Collected data
----------------

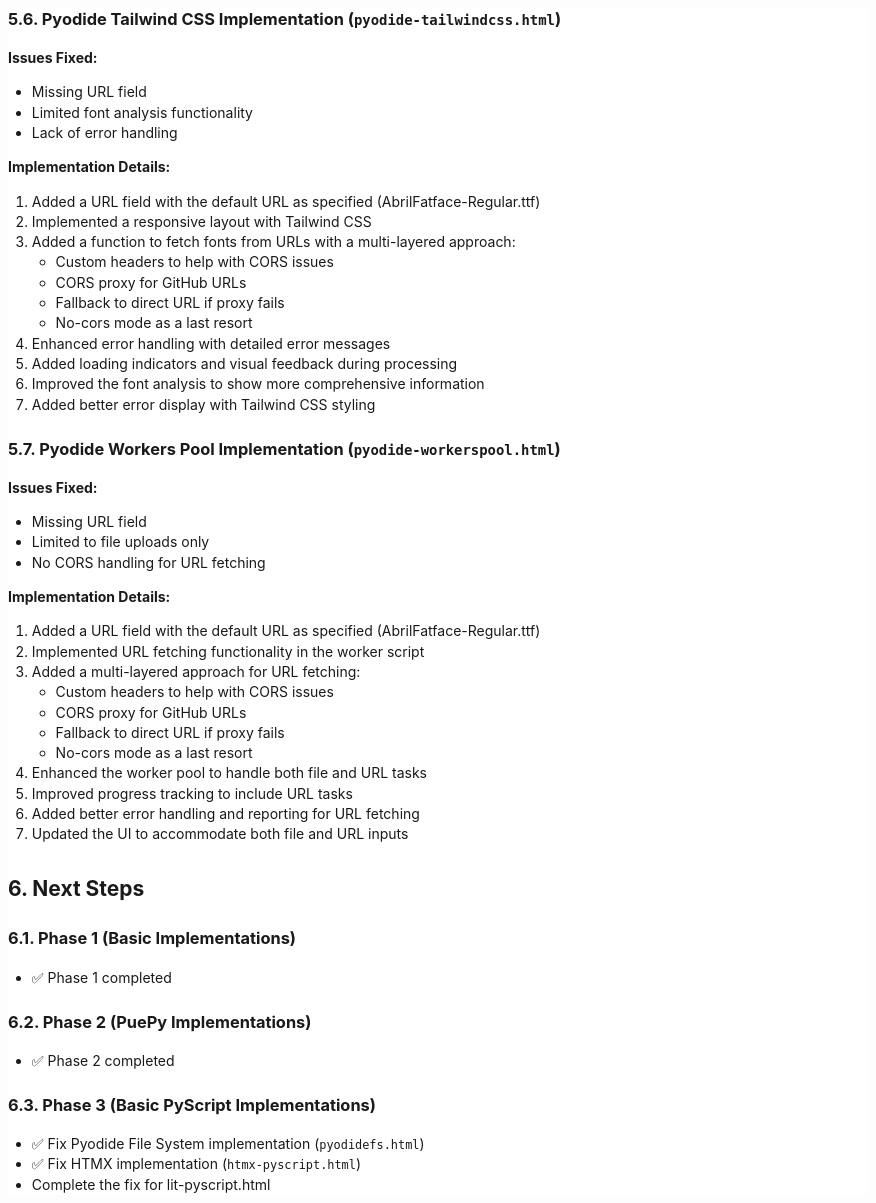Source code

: ### 5.6. Pyodide Tailwind CSS Implementation (`pyodide-tailwindcss.html`)

**Issues Fixed:**
- Missing URL field
- Limited font analysis functionality
- Lack of error handling

**Implementation Details:**
1. Added a URL field with the default URL as specified (AbrilFatface-Regular.ttf)
2. Implemented a responsive layout with Tailwind CSS
3. Added a function to fetch fonts from URLs with a multi-layered approach:
   - Custom headers to help with CORS issues
   - CORS proxy for GitHub URLs
   - Fallback to direct URL if proxy fails
   - No-cors mode as a last resort
4. Enhanced error handling with detailed error messages
5. Added loading indicators and visual feedback during processing
6. Improved the font analysis to show more comprehensive information
7. Added better error display with Tailwind CSS styling

### 5.7. Pyodide Workers Pool Implementation (`pyodide-workerspool.html`)

**Issues Fixed:**
- Missing URL field
- Limited to file uploads only
- No CORS handling for URL fetching

**Implementation Details:**
1. Added a URL field with the default URL as specified (AbrilFatface-Regular.ttf)
2. Implemented URL fetching functionality in the worker script
3. Added a multi-layered approach for URL fetching:
   - Custom headers to help with CORS issues
   - CORS proxy for GitHub URLs
   - Fallback to direct URL if proxy fails
   - No-cors mode as a last resort
4. Enhanced the worker pool to handle both file and URL tasks
5. Improved progress tracking to include URL tasks
6. Added better error handling and reporting for URL fetching
7. Updated the UI to accommodate both file and URL inputs

## 6. Next Steps

### 6.1. Phase 1 (Basic Implementations)
- ✅ Phase 1 completed

### 6.2. Phase 2 (PuePy Implementations)
- ✅ Phase 2 completed

### 6.3. Phase 3 (Basic PyScript Implementations)
- ✅ Fix Pyodide File System implementation (`pyodidefs.html`)
- ✅ Fix HTMX implementation (`htmx-pyscript.html`)
- Complete the fix for lit-pyscript.html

----------------

**WORK ITEM**
Are you able to set down all the lines above exactly, without any pictures?

**THE COMPLETED TASK**
Source code

: ### 5.6. Pyodide Tailwind CSS Implementation (`pyodide-tailwindcss.html`)

**Issues Fixed:**
- Missing URL field
- Limited font analysis functionality
- Lack of error handling

**Implementation Details:**
1. Added a URL field with the default URL as specified (AbrilFatface-Regular.ttf)
2. Implemented a responsive layout with Tailwind CSS
3. Added a function to fetch fonts from URLs with a multi-layered approach:
   - Custom headers to help with CORS issues
   - CORS proxy for GitHub URLs
   - Fallback to direct URL if proxy fails
   - No-cors mode as a last resort
4. Enhanced error handling with detailed error messages
5. Added loading indicators and visual feedback during processing
6. Improved the font analysis to show more comprehensive information
7. Added better error display with Tailwind CSS styling

### 5.7. Pyodide Workers Pool Implementation (`pyodide-workerspool.html`)

**Issues Fixed:**
- Missing URL field
- Limited to file uploads only
- No CORS handling for URL fetching

**Implementation Details:**
1. Added a URL field with the default URL as specified (AbrilFatface-Regular.ttf)
2. Implemented URL fetching functionality in the worker script
3. Added a multi-layered approach for URL fetching:
   - Custom headers to help with CORS issues
   - CORS proxy for GitHub URLs
   - Fallback to direct URL if proxy fails
   - No-cors mode as a last resort
4. Enhanced the worker pool to handle both file and URL tasks
5. Improved progress tracking to include URL tasks
6. Added better error handling and reporting for URL fetching
7. Updated the UI to accommodate both file and URL inputs

## 6. Next Steps

### 6.1. Phase 1 (Basic Implementations)
- ✅ Phase 1 completed

### 6.2. Phase 2 (PuePy Implementations)
- ✅ Phase 2 completed

### 6.3. Phase 3 (Basic PyScript Implementations)
- ✅ Fix Pyodide File System implementation (`pyodidefs.html`)
- ✅ Fix HTMX implementation (`htmx-pyscript.html`)
- Complete the fix for lit-pyscript.html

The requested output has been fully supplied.